By Cheyanne M. Daniels,

1 hour ago

Derek Chauvin, the former Minneapolis police officer convicted of murdering George Floyd, plans to ask the U.S. Supreme Court to review his conviction after Minnesota’s top court declined to hear the case this week.

Chauvin’s attorney, William Mohrman, told The Associated Press they were “obviously disappointed” in the Minnesota Supreme Court’s decision on Tuesday.

Mohrman said the biggest issue they appealed was whether Chauvin was denied a fair trial in 2021 when the case was held in Minneapolis. The attorney cited the pretrial publicity that came with the case and the potential for violence if Chauvin had been acquitted.

Chauvin’s legal representation plans to raise that issue before the U.S. Supreme Court.
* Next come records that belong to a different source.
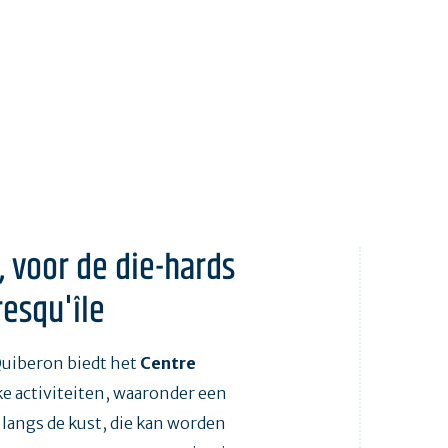
, voor de die-hards
resqu'île
Quiberon biedt het
Centre
ke activiteiten, waaronder een
langs de kust, die kan worden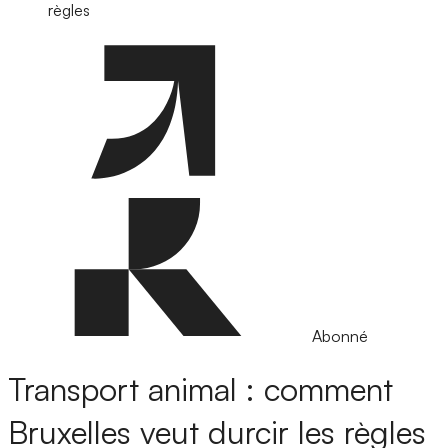
règles
Abonné
Transport animal : comment
Bruxelles veut durcir les règles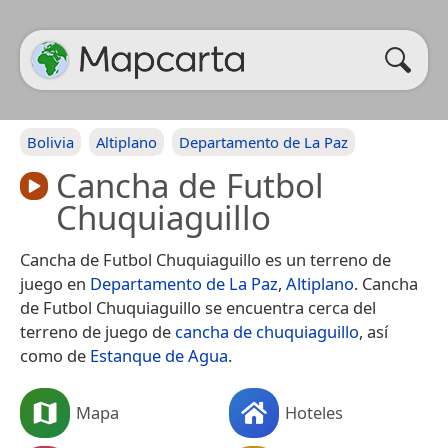
Bolivia
Altiplano
Departamento de La Paz
Cancha de Futbol
Chuquiaguillo
Cancha de Futbol Chuquiaguillo es un terreno de
juego en
Departamento de La Paz
,
Altiplano
. Cancha
de Futbol Chuquiaguillo se encuentra cerca del
terreno de juego de
cancha de chuquiaguillo
, así
como de
Estanque de Agua
.
Mapa
Hoteles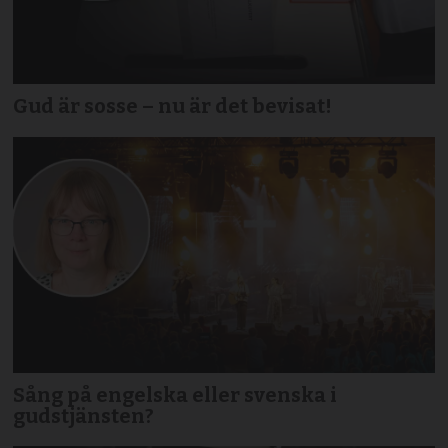
Gud är sosse – nu är det bevisat!
Sång på engelska eller svenska i
gudstjänsten?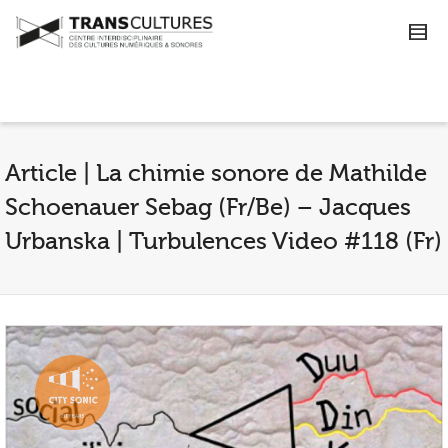
Article | La chimie sonore de Mathilde
Schoenauer Sebag (Fr/Be) – Jacques
Urbanska | Turbulences Video #118 (Fr)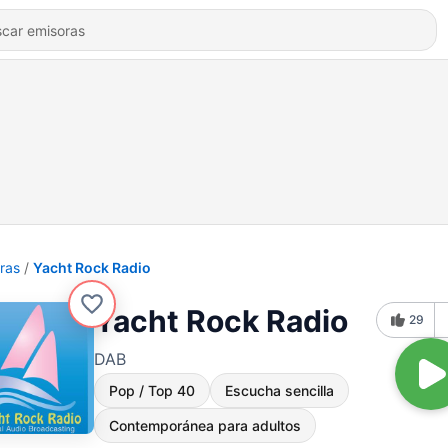
ras
Yacht Rock Radio
Yacht Rock Radio
29
DAB
Pop / Top 40
Escucha sencilla
Contemporánea para adultos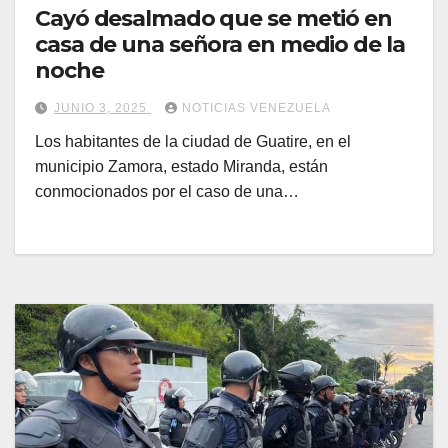
Cayó desalmado que se metió en
casa de una señora en medio de la
noche
JUNIO 3, 2025
NOTICIAS VENEZUELA
Los habitantes de la ciudad de Guatire, en el
municipio Zamora, estado Miranda, están
conmocionados por el caso de una…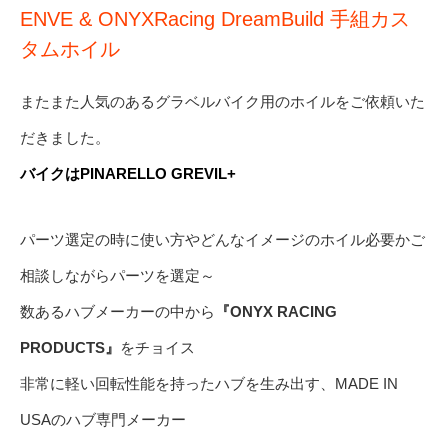
ENVE & ONYXRacing DreamBuild 手組カス
タムホイル
またまた人気のあるグラベルバイク用のホイルをご依頼いた
だきました。
バイクはPINARELLO GREVIL+
パーツ選定の時に使い方やどんなイメージのホイル必要かご
相談しながらパーツを選定～
数あるハブメーカーの中から
『ONYX RACING
PRODUCTS』
をチョイス
非常に軽い回転性能を持ったハブを生み出す、MADE IN
USAのハブ専門メーカー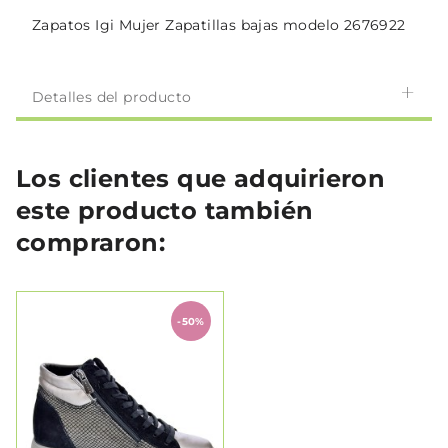
Zapatos Igi Mujer Zapatillas bajas modelo 2676922
Detalles del producto
Los clientes que adquirieron
este producto también
compraron:
-50%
“This criminal trial generated the most amount of pretrial publicity in history,” Morhman told the AP. “More concerning are the riots which occurred after George Floyd’s death [and] led the jurors to all express concerns for their safety in the event they acquitted Mr. Chauvin — safety concerns which were fully evidenced by surrounding the courthouse in barbed wire and National Guard troops during the trial and deploying the National Guard throughout Minneapolis prior to jury deliberations.”

Chauvin’s attorneys have previously argued he was denied a fair trial when jurors weren’t sequestered before the trial.

The death of George Floyd on May 25, 2020, sparked protests around the world. Video footage of Chauvin kneeling on Floyd’s neck even as he cried “I can’t breathe” circulated the internet, and the footage was used in Chauvin’s trial. “I can’t breathe” became a rallying cry as protestors flooded the streets, demanding justice over his death.

Chauvin was convicted of second-degree unintentional murder, third-degree murder and second-degree manslaughter in April 2021. He is currently serving a 22 1/2-year sentence for that conviction.

Judge Peter Cahill wrote in a memorandum that Chauvin’s sentence was harsher than the state’s guidelines of 10 to 15 years because he “abused his position of trust and authority” and treated Floyd “without respect and denied him the dignity owed to all human beings.”

Chauvin later pleaded guilty to federal charges of violating Floyd’s civil rights. He was sentenced to 21 years in prison, set to run concurrently with his state sentence.